Stroke is a brain injury where the patient does not have full mental alertness and the patient is being offered or are just given deadly stroke TPA by a ER doctor who is a stranger to the patient in a rushed ER setting. The public assumes a hospital's ER function is to stabilize a patient not to administer a drug with a significant death risk and a controversial benefit for a non-life threatening condition.

The ER is no place for a brain damaged patient or even an alert family member to make an informed consent decision on deadly stroke TPA as they have only minutes to decide with no way of confirming what is begin presented to them or discovering safer alternative stroke treatments as this 2009 article details on the difficulty of obtaining informed consent for stroke TPA in the ER, see: Stroke TPA Drama in the ER

Hospitals and primary care physicians should be disclosing the complete truth on stroke TPA for the patient's age and health before a stroke occurs when a patient has a fully alert mind and the opportunity to verify the claims and discover safer alternatives before making a decision with their Family whether to be given TPA for any future stroke.

A patient's decision for TPA should then be on computer record such as in the Advance Health Care Directive, so that an ER may later access it if/when a stroke occurs.
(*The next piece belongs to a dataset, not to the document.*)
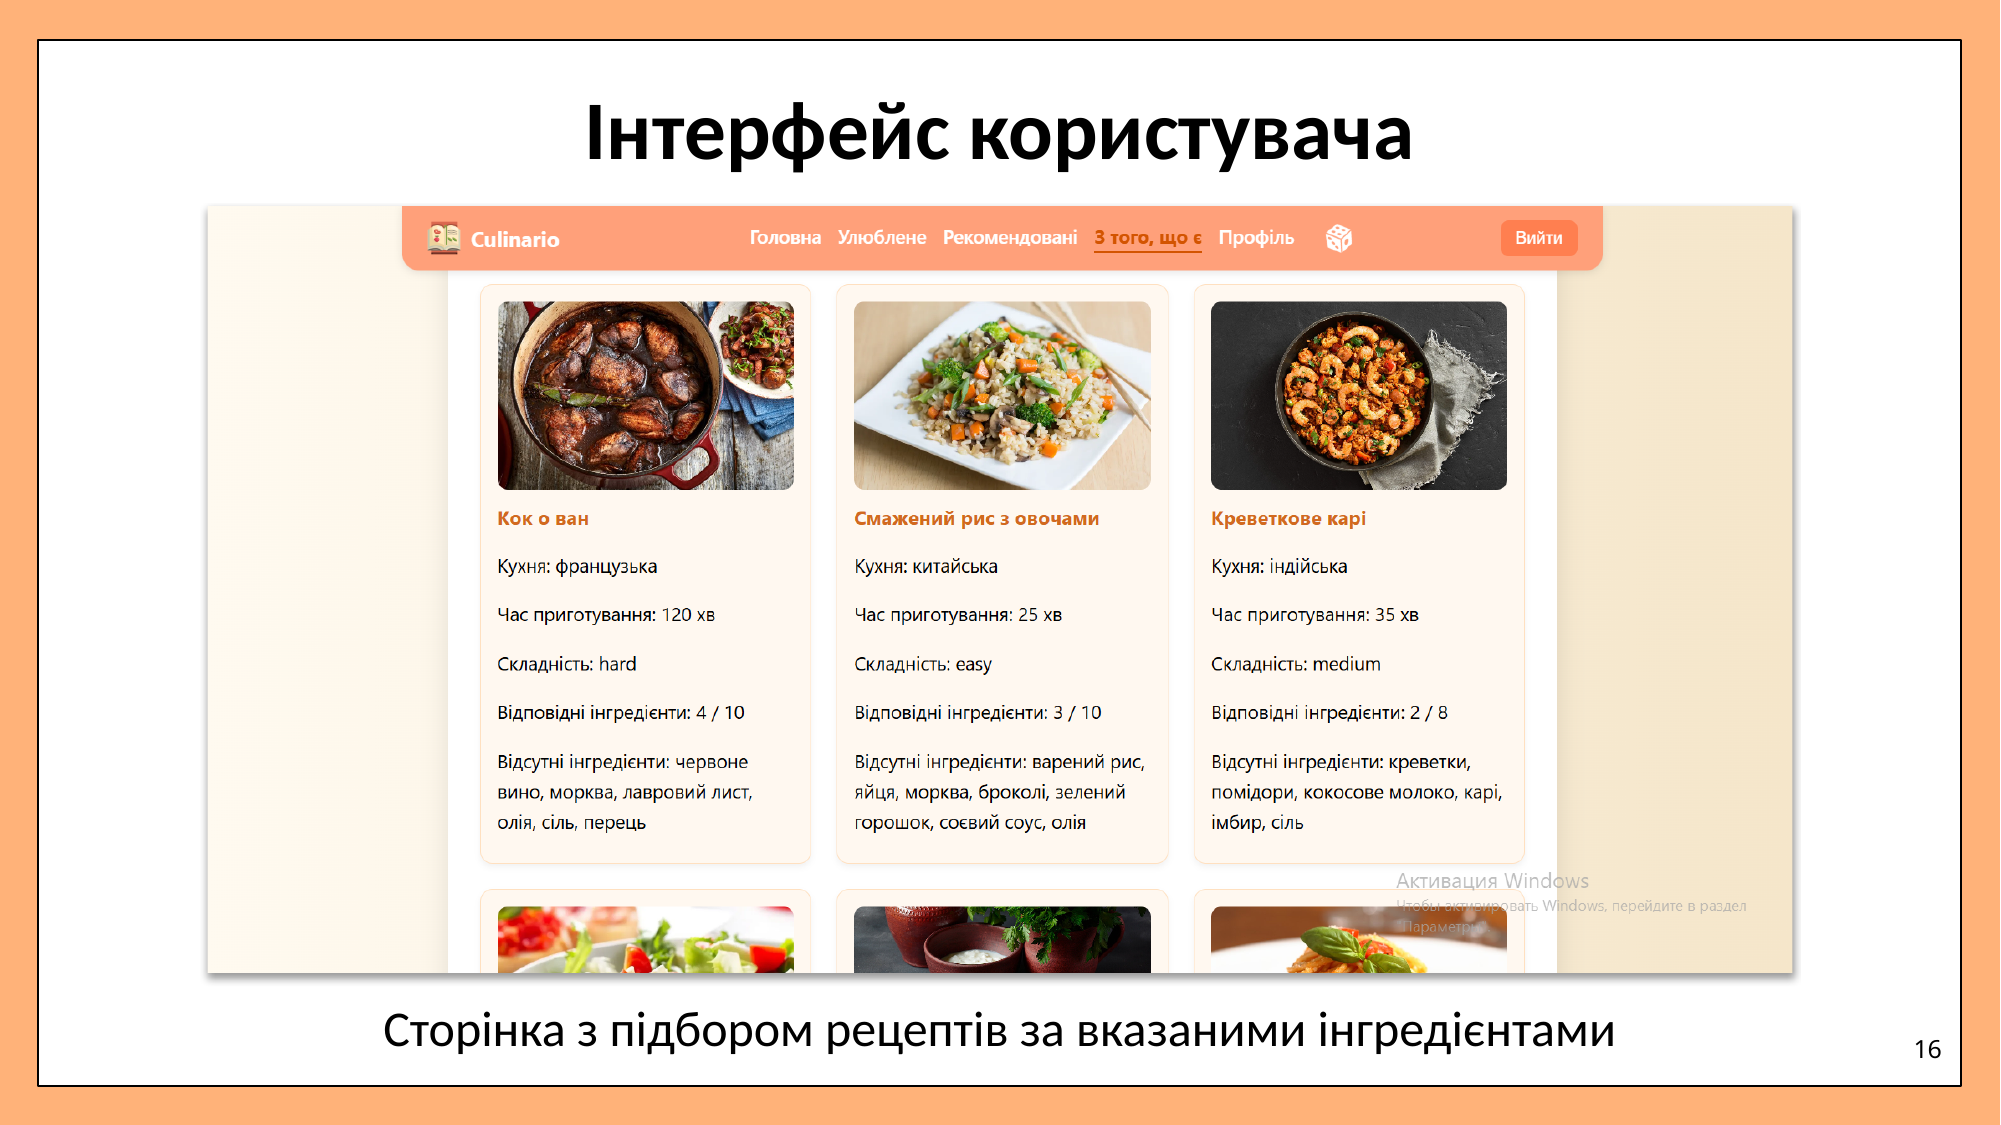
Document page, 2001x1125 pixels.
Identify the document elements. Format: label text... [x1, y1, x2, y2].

list Сторінка з підбором рецептів за вказаними інгредієнтами [0, 988, 2000, 1081]
title Інтерфейс користувача [0, 44, 2000, 221]
picture [207, 205, 1793, 974]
This is a basic human rights issue - a person has the right to know and agree to what is being put into their body especially if the drug or procedure has a significant risk of causing death or serious harm.
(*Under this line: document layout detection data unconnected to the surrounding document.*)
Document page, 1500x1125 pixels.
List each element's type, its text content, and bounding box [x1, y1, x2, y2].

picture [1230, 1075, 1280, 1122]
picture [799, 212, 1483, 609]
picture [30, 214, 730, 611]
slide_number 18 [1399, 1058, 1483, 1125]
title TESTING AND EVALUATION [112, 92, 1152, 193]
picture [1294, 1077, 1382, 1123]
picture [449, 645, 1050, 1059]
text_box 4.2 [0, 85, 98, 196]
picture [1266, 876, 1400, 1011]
There should also be a national data base opened to the public on stroke TPA results that requires mandatory(not voluntary) updates with a record on every person who receives stroke TPA. Medicare's DRG 559 billing code now reimburses hospitals several thousand dollars for use of stroke TPA. Before our Medicare tax dollars reimburse a hospital for stroke TPA it should require the data base to update with a stroke TPA results record.

The record should include any brain bleed hemorrhage outcome within 36 hours(as the 1995 NINDS clinical trial did), patient age, condition, stroke onset time, if any blood pressure reduction drugs were used and the BP check intervals, and what if any consent information was given and obtained. The record should be updated after 3 months to show the patient's current condition along with the amount and type of stroke rehabilitation received.

There also should be a requirement that when a person is given stroke TPA and a fatal brain hemorrhage occurs within 36 hours(NINDS tracked for this period) then the death certificate should require stating that stroke TPA was given.